Markets are pretty sanguine around current levels and, although we are getting the odd sell off on particular news stories, this is not dissuading the buyers in the slightest. Late yesterday evening IBM came out with almost equal and opposite news to Intel’s good numbers last week citing slowing demand for services and weaker income due to second quarter dollar strength. This had the after hours US markets slipping 100 points from the close, come this morning this is ‘all change’ as the far Eastern markets react to better expectations for the Chinese economy (one is beginning to wonder how many times the long term economic outlook can change in one month!)
Today sees the M4 money supply numbers out from the Treasury and readers will know that we occasionally like to comment on growth prospects with a falling M4 (i.e. how difficult it is). Politicians like to berate ‘the banks’ about lending more money whilst at the same time requiring ever greater ‘protection’ for ‘tax payers’ and less ‘casino’ antics on the part of the trading units, it never seems to cross their minds that these requirements are incompatible with each other. Basle 3 has loaded even more capital requirements onto the financial institutions and the UK is suffering (as is the rest of the world to a certain degree) from the retrenchment of most banks into their own domestic markets. This has left Barclays, RBS, Lloyds and HSBC with a big hole to fill. Understandably, with problems of their own, they are finding it difficult. M4 is expected to be just 1pc YOY and actually down for the month which does make one wonder where on earth the £225bln of QE has gone.
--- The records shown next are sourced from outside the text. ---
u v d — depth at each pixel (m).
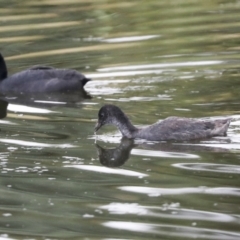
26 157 14.16
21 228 11.06
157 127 15.20
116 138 15.30
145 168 13.43
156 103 17.30
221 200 11.80
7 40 23.34
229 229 10.73
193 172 13.09
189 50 21.66
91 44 22.77
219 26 24.09
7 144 14.91
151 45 22.39
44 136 15.42
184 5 27.11
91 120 16.55
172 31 23.80
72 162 13.86
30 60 21.55
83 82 19.16
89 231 10.87
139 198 12.03
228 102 17.06
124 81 19.28
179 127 15.09
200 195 12.03
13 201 12.12
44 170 13.47
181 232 10.69
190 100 17.38
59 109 17.59
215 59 20.77
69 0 27.89
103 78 19.62
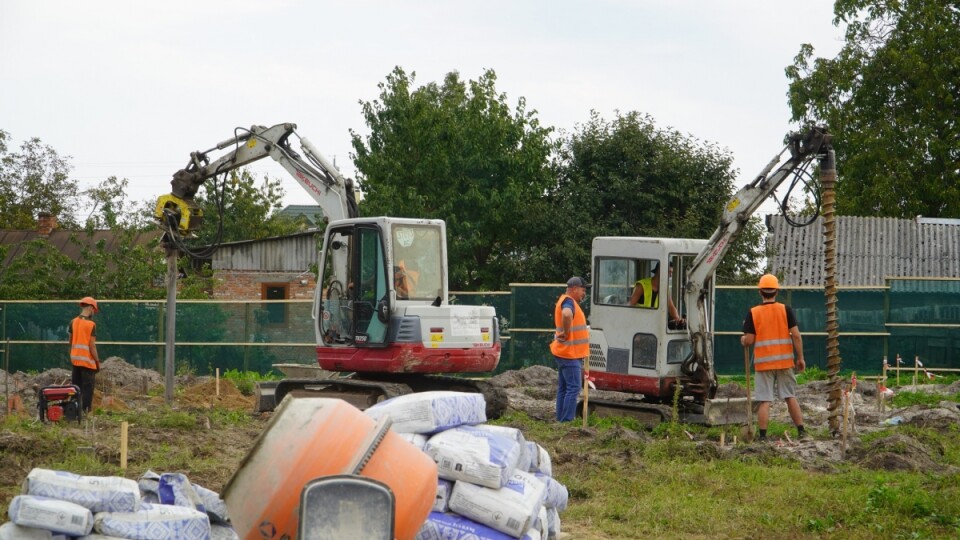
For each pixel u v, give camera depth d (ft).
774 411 59.11
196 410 55.57
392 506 17.38
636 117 115.44
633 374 51.55
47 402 46.42
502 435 23.75
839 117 127.24
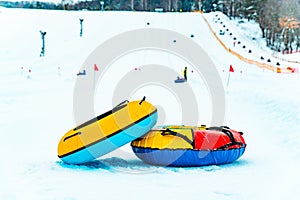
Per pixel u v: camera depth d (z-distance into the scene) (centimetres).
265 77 2844
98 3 10000
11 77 2714
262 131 1222
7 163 826
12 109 1558
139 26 5631
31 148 978
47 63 3494
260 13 7406
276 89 2022
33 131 1177
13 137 1087
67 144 839
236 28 6750
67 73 3009
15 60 3616
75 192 657
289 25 6750
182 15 6762
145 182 724
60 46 4316
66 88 2242
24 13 5938
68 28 5275
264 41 6675
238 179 742
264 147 1019
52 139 1090
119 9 10425
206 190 677
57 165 832
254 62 3956
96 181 725
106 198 632
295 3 7119
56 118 1405
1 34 4675
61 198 625
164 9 10694
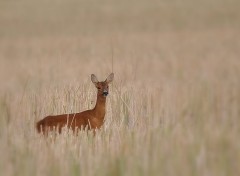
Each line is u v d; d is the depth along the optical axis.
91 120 47.75
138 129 42.16
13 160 32.69
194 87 82.56
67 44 184.50
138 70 114.25
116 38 199.38
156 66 123.06
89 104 53.38
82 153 35.31
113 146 36.41
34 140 39.97
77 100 53.31
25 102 56.44
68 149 36.94
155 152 32.00
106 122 49.19
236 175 28.59
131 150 33.84
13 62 148.50
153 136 36.12
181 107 63.53
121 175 30.06
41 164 31.83
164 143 33.41
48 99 54.31
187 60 134.12
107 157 32.84
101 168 30.83
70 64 122.75
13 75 123.25
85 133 42.81
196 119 51.88
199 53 150.38
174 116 52.25
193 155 30.72
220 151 30.78
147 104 55.28
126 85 62.12
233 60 131.75
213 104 66.19
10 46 190.38
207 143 31.98
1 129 46.88
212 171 28.56
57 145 37.78
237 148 31.05
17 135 41.94
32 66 132.38
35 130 46.25
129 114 50.25
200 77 100.38
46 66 123.56
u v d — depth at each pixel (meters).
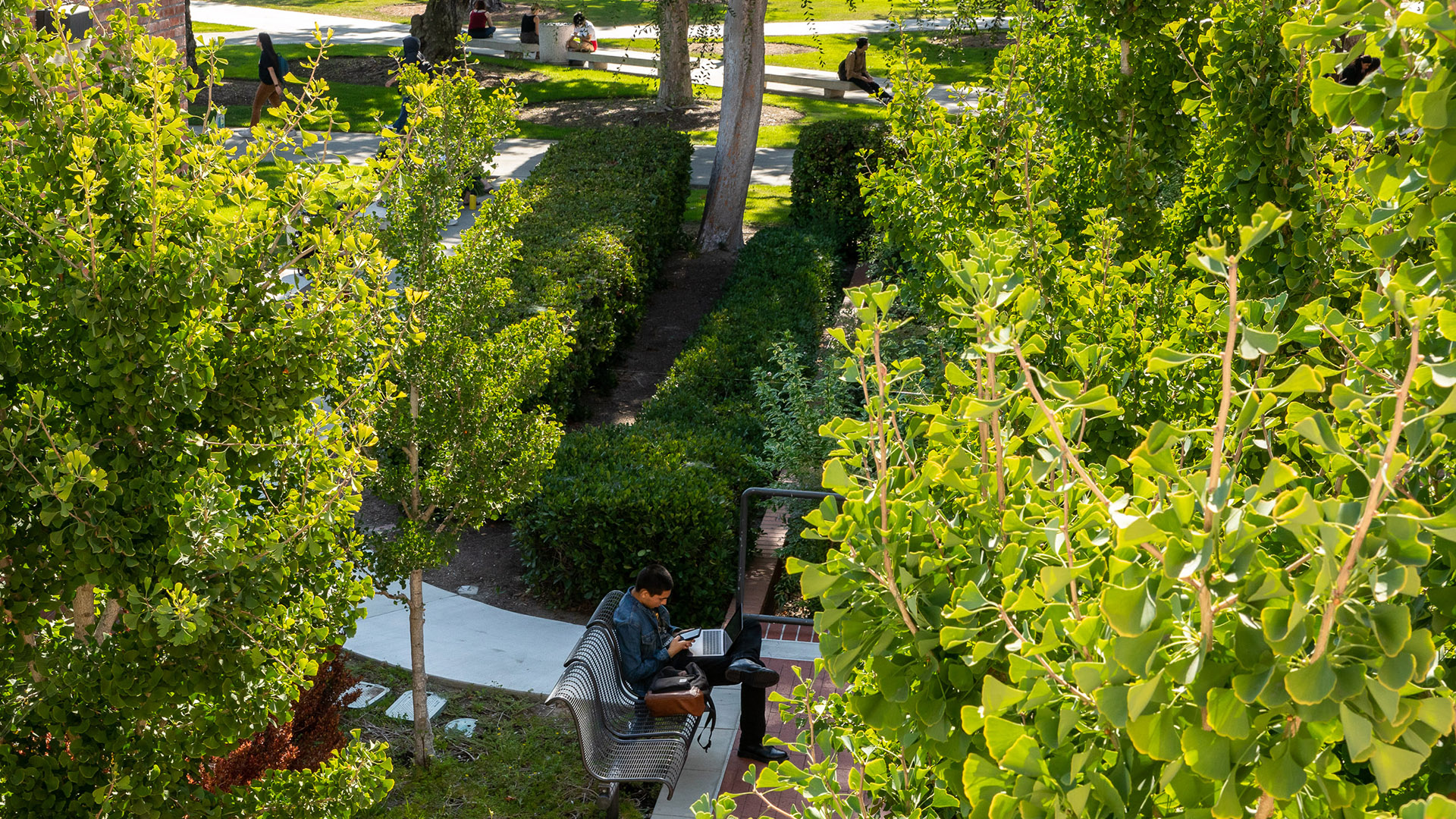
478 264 5.91
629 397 12.10
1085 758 1.53
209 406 3.12
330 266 3.41
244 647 3.11
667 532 7.47
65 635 3.44
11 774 2.99
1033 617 1.92
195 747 3.21
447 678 6.82
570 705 5.25
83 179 2.75
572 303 10.48
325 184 3.34
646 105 26.14
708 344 10.98
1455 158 1.56
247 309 3.13
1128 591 1.40
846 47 33.78
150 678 2.95
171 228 3.04
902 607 1.89
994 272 1.94
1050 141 5.68
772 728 6.29
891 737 2.40
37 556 2.89
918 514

With money supply likely to turn negative through the remainder of 2010 (in 2005-2007 it was around 12pc) we may be at something of a crucial point. So now we are in a situation where we hope that the economy will grow but we fear that it will not, with state spending likely to be curtailed just as M4 flips into negative territory the omens are not exactly wonderful.
The FTSE has opened unchanged again and we seem glued to the 5150 level for the moment with 5110/20 acting as support and 5190/5200 resistance.
The Dow and S&P are in similar mode but with the psychological 10000 on the Dow and 1050 for the S&P within sight we may get an attempt to attack the downside. The Mid July rally is now looking more and more like a bounce in a bear market and if this is indeed the case the downside potential is quite unnerving. The problem with this is that equities do seem to be giving remarkable value versus other assets and so the tug of war between current value and future fears goes on.
Currency markets continue to drift in favour of the Euro as shorts continue to be squeezed. 1.3000 was breached again this morning (briefly) and spiked up to 1.3030 before slipping back beneath the mark. Shorts have been under pressure for six weeks now as the inexorable rise from 1.1850 goes on. The moves higher have not been in the form of steady grinds higher but more of reaching a level and holding steady for few days before surging to new highs. If we believe this process is still in place we have now been at 1.29-1.30 for a couple of sessions and may be in line for another shift higher. The movement can still be called a rally in a general bear trend and bulls will be noting that 1.3120 would reflect a technical 38pc Fibonacci retracement.
Sterling seems less keen on the upside with anything above 1.5300 attracting sellers. The GBP/EUR cross is also moving steadily away from the Pound giving up another cent yesterday and we are now at 1.1765. 1.2800 seems to remain the longer term target but bulls are definitely not holding the upper hand for the moment. 1.1750 is a good support area and dealers will be nervous if this is breached on a close.
Gold has closed below 1186 but aside from an immediate shift lower there was no follow through at all but neither was there a rebound. If we do not regain the 1186/1189 support soon then bulls may begin to get nervous.